- _DO THIS_
Please answer these questions about the truck thread below:
(a) What part was replaced on the truck last year?
(b) At what rpm range does the engine stop when the pedal is floored?
(c) What does the poster say is always done with the truck overnight?

- _TEXT_
┌──

# 05 F350 6.0L problem



## Brian Young (Aug 13, 2005)

First off lets not start a ford vs chevy etc. debate. The problem started this morning just after the last salting. When I stepped on the gas down the hi way the truck's limit was 50ish mph and no more. Last year we replaced the fuel pump and that was checked this morning and had plenty of pressure. The mechanic thinks its injectors but there is no bucking or jerking as if it was missing. Simply if I floor it the rpm's stop at 2000-2300 and goes around 50 mph. He removed the exhaust from the cat. and it seemed to run ok but still lacked a bit of power. It rarely blows any smoke both white or the blueish tinted smoke, its always plugged in overnight. Any ideas?


----------



## Spool it up (Oct 30, 2012)

Brian Young;1569844 said:


> First off lets not start a ford vs chevy etc. debate. The problem started this morning just after the last salting. When I stepped on the gas down the hi way the truck's limit was 50ish mph and no more. Last year we replaced the fuel pump and that was checked this morning and had plenty of pressure. The mechanic thinks its injectors but there is no bucking or jerking as if it was missing. Simply if I floor it the rpm's stop at 2000-2300 and goes around 50 mph. He removed the exhaust from the cat. and it seemed to run ok but still lacked a bit of power. It rarely blows any smoke both white or the blueish tinted smoke, its always plugged in overnight. Any ideas?

└──

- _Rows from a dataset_
┌──

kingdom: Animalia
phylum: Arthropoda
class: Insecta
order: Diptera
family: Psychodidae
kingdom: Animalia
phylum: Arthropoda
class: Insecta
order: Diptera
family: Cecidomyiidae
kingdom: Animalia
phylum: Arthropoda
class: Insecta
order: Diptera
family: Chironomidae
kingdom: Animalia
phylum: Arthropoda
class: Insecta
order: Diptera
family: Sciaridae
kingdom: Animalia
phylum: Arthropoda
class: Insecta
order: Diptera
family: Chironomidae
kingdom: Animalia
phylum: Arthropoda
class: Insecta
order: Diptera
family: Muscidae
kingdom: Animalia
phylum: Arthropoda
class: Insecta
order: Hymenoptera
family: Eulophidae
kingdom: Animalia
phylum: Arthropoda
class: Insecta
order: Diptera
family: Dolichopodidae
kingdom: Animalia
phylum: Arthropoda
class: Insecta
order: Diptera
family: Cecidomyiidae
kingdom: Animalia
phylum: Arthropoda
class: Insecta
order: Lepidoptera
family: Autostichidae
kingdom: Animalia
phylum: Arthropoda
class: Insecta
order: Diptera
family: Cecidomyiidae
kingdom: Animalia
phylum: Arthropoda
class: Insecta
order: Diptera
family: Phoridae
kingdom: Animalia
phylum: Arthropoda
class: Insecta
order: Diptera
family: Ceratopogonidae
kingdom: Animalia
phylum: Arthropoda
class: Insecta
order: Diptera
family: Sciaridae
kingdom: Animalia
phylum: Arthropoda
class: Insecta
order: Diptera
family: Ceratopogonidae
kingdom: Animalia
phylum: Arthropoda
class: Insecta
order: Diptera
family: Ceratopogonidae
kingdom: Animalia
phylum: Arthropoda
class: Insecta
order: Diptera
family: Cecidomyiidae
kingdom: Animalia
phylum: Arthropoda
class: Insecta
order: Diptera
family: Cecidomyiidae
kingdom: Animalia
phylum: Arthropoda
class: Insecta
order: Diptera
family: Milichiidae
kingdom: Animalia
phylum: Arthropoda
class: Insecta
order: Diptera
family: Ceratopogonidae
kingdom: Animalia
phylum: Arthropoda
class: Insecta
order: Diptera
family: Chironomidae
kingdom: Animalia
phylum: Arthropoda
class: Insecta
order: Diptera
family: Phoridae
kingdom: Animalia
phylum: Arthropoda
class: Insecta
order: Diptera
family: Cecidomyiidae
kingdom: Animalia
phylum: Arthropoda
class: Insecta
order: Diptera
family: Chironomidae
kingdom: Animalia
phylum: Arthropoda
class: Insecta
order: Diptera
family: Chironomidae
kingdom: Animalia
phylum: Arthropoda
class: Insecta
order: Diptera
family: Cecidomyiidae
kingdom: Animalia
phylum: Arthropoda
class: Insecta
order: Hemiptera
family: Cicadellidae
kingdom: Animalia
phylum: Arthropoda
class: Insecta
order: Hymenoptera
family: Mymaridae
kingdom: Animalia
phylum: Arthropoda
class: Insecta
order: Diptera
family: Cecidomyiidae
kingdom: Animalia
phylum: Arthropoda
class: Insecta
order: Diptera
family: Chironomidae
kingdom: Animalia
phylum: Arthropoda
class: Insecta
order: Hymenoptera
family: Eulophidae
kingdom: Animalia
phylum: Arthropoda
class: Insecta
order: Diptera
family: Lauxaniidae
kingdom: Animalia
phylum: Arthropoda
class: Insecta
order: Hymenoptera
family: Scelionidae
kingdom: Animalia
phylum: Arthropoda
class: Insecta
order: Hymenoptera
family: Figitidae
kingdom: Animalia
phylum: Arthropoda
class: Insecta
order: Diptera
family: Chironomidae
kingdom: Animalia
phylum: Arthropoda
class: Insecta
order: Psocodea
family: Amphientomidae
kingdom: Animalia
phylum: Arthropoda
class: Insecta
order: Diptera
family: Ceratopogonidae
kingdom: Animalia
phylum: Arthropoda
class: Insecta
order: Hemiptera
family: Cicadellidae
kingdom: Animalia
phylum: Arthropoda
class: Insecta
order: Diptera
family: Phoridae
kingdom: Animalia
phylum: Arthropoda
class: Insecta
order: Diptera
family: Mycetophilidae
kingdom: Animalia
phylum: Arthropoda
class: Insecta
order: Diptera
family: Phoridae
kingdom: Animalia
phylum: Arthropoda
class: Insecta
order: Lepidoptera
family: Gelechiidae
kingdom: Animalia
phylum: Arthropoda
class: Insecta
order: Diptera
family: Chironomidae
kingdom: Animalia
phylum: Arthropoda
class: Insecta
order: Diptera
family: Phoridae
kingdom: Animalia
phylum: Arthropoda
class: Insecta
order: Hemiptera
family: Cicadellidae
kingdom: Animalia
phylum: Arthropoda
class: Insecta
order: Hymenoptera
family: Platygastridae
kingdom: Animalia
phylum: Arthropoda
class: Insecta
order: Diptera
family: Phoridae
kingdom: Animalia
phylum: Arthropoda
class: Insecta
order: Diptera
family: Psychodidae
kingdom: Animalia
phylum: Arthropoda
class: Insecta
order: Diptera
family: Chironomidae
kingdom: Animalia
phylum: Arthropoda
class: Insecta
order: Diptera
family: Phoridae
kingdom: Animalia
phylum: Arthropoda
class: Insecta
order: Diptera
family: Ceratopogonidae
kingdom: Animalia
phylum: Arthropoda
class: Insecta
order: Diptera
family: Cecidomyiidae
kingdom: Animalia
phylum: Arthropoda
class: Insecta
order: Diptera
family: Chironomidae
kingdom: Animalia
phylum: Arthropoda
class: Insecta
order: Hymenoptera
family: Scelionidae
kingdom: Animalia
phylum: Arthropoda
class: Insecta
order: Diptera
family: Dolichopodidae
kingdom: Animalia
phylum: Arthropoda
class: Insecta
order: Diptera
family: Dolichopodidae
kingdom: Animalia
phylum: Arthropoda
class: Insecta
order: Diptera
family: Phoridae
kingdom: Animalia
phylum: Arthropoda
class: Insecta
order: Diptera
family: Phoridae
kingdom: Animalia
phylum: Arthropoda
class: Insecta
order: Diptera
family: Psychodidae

└──

- _EXERCISE RESULT_
(a) The fuel pump.
(b) 2000-2300.
(c) It is plugged in.